Well, well, well. What on earth could possibly be happening here?

First, Clark-Flory lays out the sexual landscape:

What’s absurd—-no, make that what’s most absurd—-about this faux scandal is that the photos of Fakih pole-dancing are far tamer than the official Miss USA glamor shots. As Mary Elizabeth Williams wrote last week, it seemed pageant officials were “heading scandal off at the pass” by releasing a “spank-worthy collection of its contestants in lingerie.” Fakih is wearing less clothing in her glamor shot than in her pole-dancing pics—-we’re talking fishnets, a garter and a bra compared to a tank top and booty shorts. In all seriousness, you’re likely to see racier getups on suburban soccer moms at their local strip aerobics class.

“The beauty queen’s fall from grace has been institutionalized and mainstreamed,” Clark-Flory continues. “The post-win scandal is now every bit an expected and essential part of the pageant as the swimsuit portion of the show. It’s all so predictable and boring. Could it be that we’re nearing maximum sex scandal capacity?”

Not a chance. Clark-Flory is right that it’s boring, predictable, and hypocritical for the Miss USA pageant to expect completely virginal contestants when the pageant itself encourages its Misses to embody the other half of that particular dichotomy.

But this pattern—-parading its contestants in string bikinis and high-heels, and then clutching its pearls over any unsanctioned skin-showing—-is hardly an idiosyncrasy of the pageant circuit. This comes from a long and storied tradition of (a) expecting women to be extremely sexy, and then (b) furiously policing their sexuality by confining it to particular contexts, which are controlled by (c) assigned (usually) male guardians, like fathers, husbands, and pageant organizers.

That’s why Americans have got our sexy teen pop stars who are saving themselves for marriage, our Christian true-believers who are saving their breast implants for their husbands,  and our beauty queens who are explicitly judged on how sexy they are—-as long as they’re only sexy for Donald Trump. Last year, Miss California USA funded Carrie Prejean‘s breast implants, only to ditch her when she almost showed them off. It doesn’t matter that these beauty queens are often wearing less clothes in the pageant than they are in their “sexy photo scandals”—-they’re still not saving themselves sufficiently, and for that they deserve to be shamed.

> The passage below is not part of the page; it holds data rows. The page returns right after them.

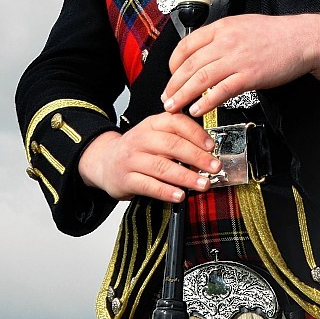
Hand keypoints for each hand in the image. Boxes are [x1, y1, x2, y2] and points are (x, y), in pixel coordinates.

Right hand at [76, 112, 220, 202]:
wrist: (105, 161)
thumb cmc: (137, 149)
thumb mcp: (154, 134)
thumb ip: (177, 137)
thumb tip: (208, 149)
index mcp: (152, 124)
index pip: (176, 122)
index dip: (196, 134)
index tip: (211, 146)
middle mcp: (140, 139)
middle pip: (172, 145)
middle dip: (197, 157)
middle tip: (214, 167)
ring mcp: (131, 159)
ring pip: (162, 167)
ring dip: (186, 177)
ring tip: (203, 184)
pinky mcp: (126, 179)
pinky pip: (148, 185)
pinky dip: (166, 191)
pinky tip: (180, 196)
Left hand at [162, 13, 319, 117]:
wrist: (304, 39)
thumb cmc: (276, 34)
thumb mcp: (243, 25)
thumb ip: (223, 36)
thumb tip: (204, 51)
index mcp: (222, 27)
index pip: (187, 45)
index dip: (173, 63)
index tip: (170, 76)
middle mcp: (226, 40)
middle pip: (189, 64)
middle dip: (173, 84)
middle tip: (165, 98)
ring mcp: (238, 58)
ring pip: (200, 79)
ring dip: (183, 95)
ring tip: (174, 108)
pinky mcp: (250, 75)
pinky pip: (221, 91)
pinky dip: (205, 101)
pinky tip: (197, 110)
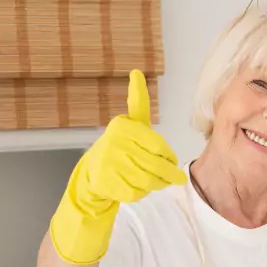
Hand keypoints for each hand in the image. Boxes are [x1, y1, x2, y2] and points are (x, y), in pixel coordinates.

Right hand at [50, 70, 186, 264]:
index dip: (169, 157)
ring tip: (155, 180)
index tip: (171, 160)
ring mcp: (109, 164)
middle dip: (168, 174)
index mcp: (124, 126)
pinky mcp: (106, 183)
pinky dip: (142, 193)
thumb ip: (138, 100)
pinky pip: (137, 193)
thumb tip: (136, 72)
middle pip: (156, 166)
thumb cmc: (122, 145)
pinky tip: (135, 186)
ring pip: (148, 181)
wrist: (92, 172)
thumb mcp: (132, 122)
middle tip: (174, 177)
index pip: (159, 147)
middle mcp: (115, 143)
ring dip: (157, 184)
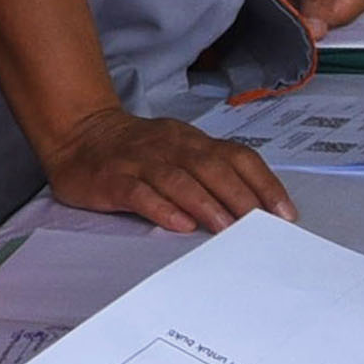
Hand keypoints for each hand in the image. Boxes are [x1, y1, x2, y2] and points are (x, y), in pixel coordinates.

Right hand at [39, 102, 297, 230]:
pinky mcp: (113, 180)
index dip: (263, 183)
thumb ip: (209, 172)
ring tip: (227, 229)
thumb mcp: (177, 152)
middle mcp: (171, 147)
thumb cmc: (136, 151)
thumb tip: (252, 208)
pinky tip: (179, 225)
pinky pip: (140, 193)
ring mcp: (140, 162)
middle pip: (212, 168)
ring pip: (179, 180)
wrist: (78, 134)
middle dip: (241, 197)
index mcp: (192, 141)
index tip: (285, 213)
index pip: (237, 156)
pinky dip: (161, 208)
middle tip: (262, 227)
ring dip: (206, 204)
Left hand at [266, 0, 363, 32]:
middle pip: (315, 25)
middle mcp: (339, 1)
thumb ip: (317, 3)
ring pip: (297, 19)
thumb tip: (315, 34)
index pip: (333, 24)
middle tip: (285, 1)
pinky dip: (273, 5)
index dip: (312, 22)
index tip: (295, 10)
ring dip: (283, 11)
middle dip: (297, 17)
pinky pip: (282, 9)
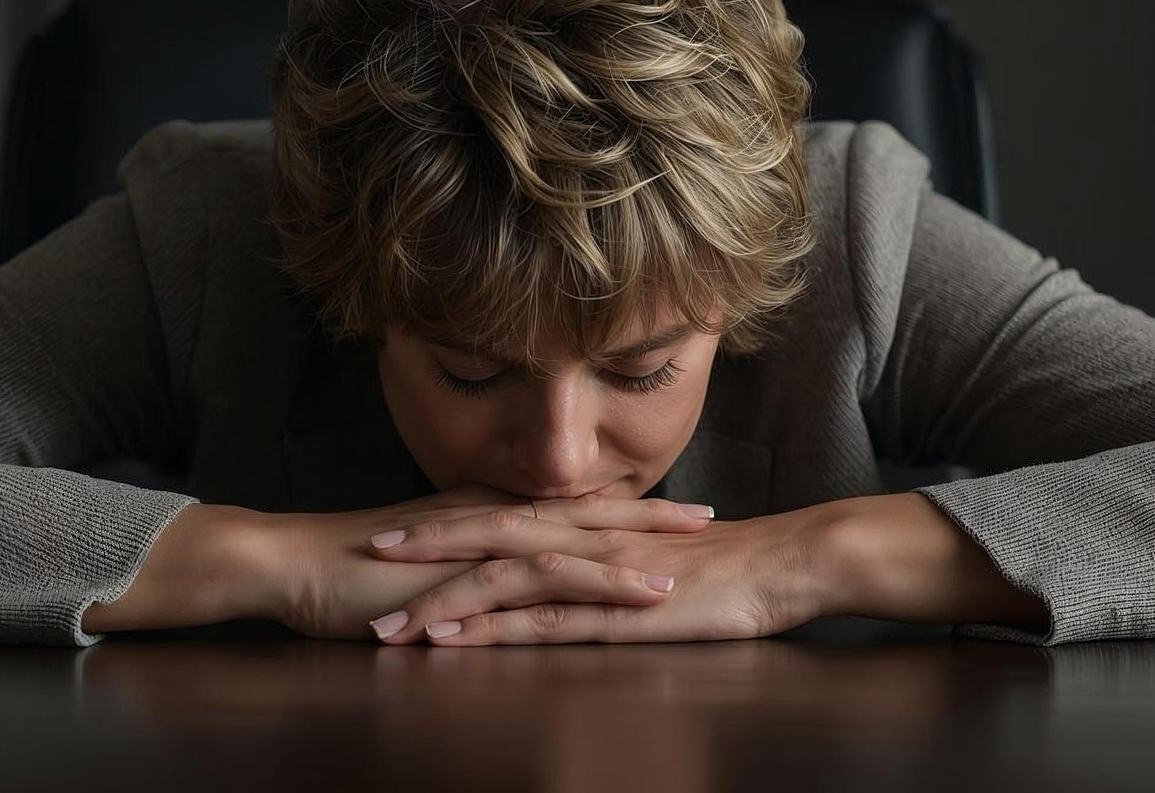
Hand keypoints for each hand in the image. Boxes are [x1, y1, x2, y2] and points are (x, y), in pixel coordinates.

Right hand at [256, 485, 717, 639]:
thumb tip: (491, 579)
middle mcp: (494, 519)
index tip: (668, 511)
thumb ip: (461, 566)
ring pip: (580, 539)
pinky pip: (552, 574)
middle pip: (587, 514)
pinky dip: (603, 581)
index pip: (566, 509)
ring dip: (640, 549)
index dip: (618, 510)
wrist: (293, 564)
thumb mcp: (420, 569)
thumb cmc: (346, 573)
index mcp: (485, 516)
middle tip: (712, 516)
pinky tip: (642, 594)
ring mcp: (486, 541)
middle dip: (652, 517)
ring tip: (696, 557)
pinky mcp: (475, 570)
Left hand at [364, 499, 835, 644]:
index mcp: (592, 522)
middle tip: (367, 555)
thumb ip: (609, 555)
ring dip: (444, 601)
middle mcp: (585, 537)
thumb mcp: (655, 552)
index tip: (397, 530)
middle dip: (426, 547)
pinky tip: (456, 642)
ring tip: (392, 625)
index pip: (507, 514)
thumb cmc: (729, 562)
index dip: (450, 520)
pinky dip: (494, 629)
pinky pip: (545, 620)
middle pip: (489, 533)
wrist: (788, 560)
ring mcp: (599, 573)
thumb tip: (576, 564)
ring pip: (504, 578)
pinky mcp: (621, 611)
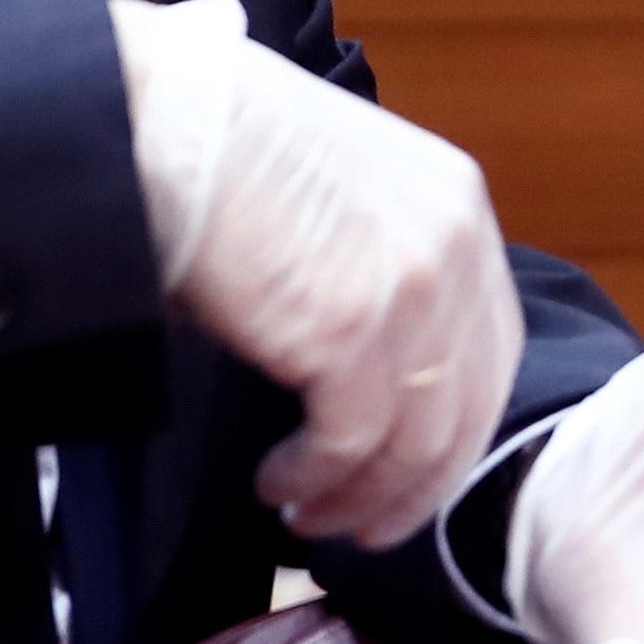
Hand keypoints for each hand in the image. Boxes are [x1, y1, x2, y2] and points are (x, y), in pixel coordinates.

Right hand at [111, 0, 521, 549]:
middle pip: (466, 406)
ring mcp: (410, 289)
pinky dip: (316, 479)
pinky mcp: (349, 331)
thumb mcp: (336, 198)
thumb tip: (362, 368)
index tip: (407, 474)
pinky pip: (352, 442)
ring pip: (416, 440)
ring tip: (305, 513)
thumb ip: (375, 270)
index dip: (451, 427)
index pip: (487, 348)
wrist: (156, 118)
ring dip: (361, 494)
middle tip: (364, 525)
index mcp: (458, 206)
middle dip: (416, 483)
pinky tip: (279, 484)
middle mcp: (454, 245)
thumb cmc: (219, 146)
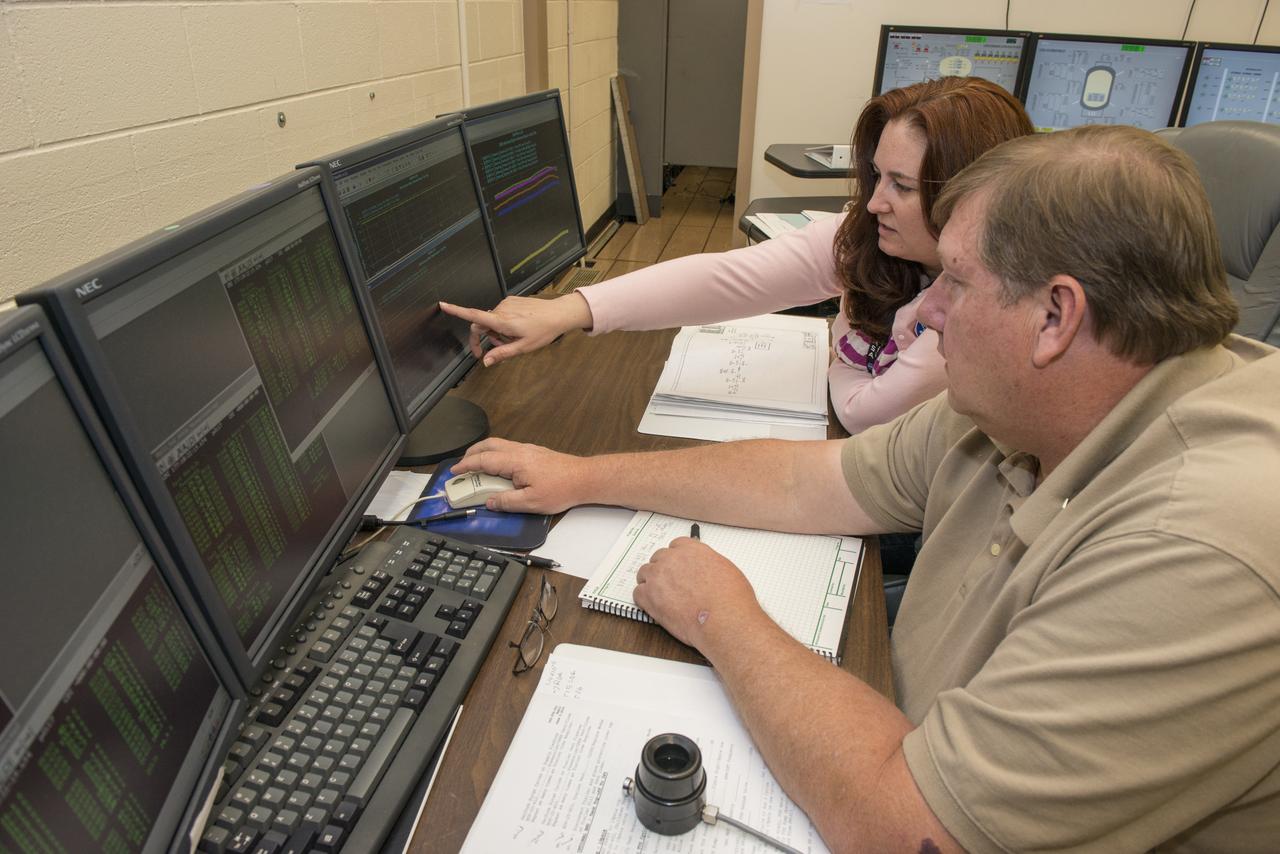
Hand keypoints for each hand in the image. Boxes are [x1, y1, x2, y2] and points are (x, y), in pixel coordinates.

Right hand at [439, 293, 592, 365]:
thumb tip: (485, 361)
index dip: (456, 311)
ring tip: (513, 338)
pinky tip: (517, 328)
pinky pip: (500, 312)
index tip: (443, 305)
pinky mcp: (512, 300)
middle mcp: (501, 309)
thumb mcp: (523, 348)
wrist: (558, 314)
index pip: (474, 316)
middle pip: (481, 323)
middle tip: (498, 349)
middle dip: (485, 337)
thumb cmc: (543, 331)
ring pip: (492, 319)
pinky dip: (503, 323)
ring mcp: (507, 303)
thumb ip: (501, 354)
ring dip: (496, 331)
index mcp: (502, 321)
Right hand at [452, 437, 588, 513]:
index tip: (455, 471)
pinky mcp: (535, 453)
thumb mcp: (531, 503)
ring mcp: (528, 450)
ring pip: (499, 445)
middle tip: (462, 466)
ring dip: (485, 453)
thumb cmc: (562, 488)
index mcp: (515, 461)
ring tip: (477, 467)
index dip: (466, 465)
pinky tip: (499, 467)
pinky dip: (497, 455)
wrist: (585, 478)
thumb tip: (490, 501)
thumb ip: (507, 502)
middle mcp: (520, 451)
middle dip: (472, 453)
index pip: (484, 460)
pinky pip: (510, 449)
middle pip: (489, 445)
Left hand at [633, 538, 761, 648]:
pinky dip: (643, 600)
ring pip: (645, 573)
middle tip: (669, 584)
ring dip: (650, 582)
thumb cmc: (731, 599)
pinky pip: (638, 593)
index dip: (676, 558)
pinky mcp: (649, 596)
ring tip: (659, 596)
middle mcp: (673, 559)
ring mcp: (658, 576)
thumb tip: (704, 570)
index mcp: (692, 550)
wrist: (723, 619)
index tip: (678, 566)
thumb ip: (709, 565)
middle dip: (663, 570)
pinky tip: (652, 606)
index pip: (676, 545)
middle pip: (658, 558)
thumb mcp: (726, 570)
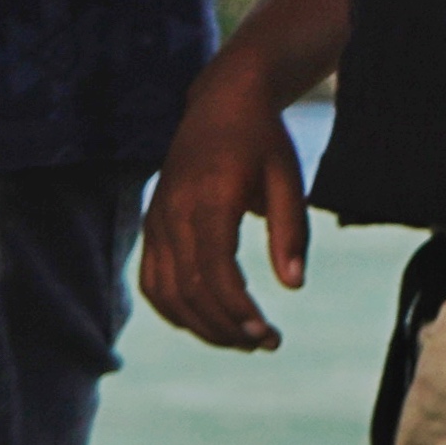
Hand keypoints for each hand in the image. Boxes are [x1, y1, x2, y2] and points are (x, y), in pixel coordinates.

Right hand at [137, 61, 310, 352]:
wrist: (222, 100)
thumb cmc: (262, 140)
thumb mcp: (287, 178)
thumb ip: (290, 232)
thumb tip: (294, 286)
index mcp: (209, 198)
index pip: (215, 272)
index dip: (238, 311)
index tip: (268, 335)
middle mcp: (174, 212)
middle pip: (190, 290)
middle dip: (227, 327)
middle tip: (266, 344)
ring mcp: (157, 218)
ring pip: (167, 293)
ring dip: (201, 326)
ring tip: (241, 340)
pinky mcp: (153, 223)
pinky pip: (151, 280)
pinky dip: (173, 309)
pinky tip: (205, 323)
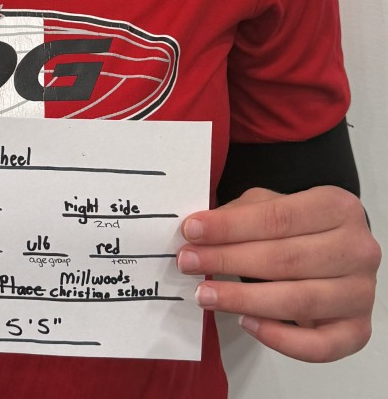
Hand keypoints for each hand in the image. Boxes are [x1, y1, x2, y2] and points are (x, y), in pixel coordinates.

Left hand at [177, 185, 380, 361]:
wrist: (339, 250)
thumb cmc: (301, 226)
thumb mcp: (272, 204)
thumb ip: (240, 215)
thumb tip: (199, 230)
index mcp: (338, 207)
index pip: (278, 218)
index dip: (231, 226)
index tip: (192, 231)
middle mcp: (357, 249)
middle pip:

Trump, like many arbiters of female sexuality before him,wants a lady in the street but a freak in the, uh, swimsuit competition. He’ll never find one—-it’s difficult to find a young woman who can perform sexuality at Miss-USA-standards without any practice.  So what’s the only way to keep the dichotomy alive? Dole out the shaming when any less-than-perfectly-chaste photos arise. In an age when beauty pageant interest is flagging, the American public is still invested in that virgin-whore narrative—-and slut-shaming for fun and profit has proved a reliable investment for Trump.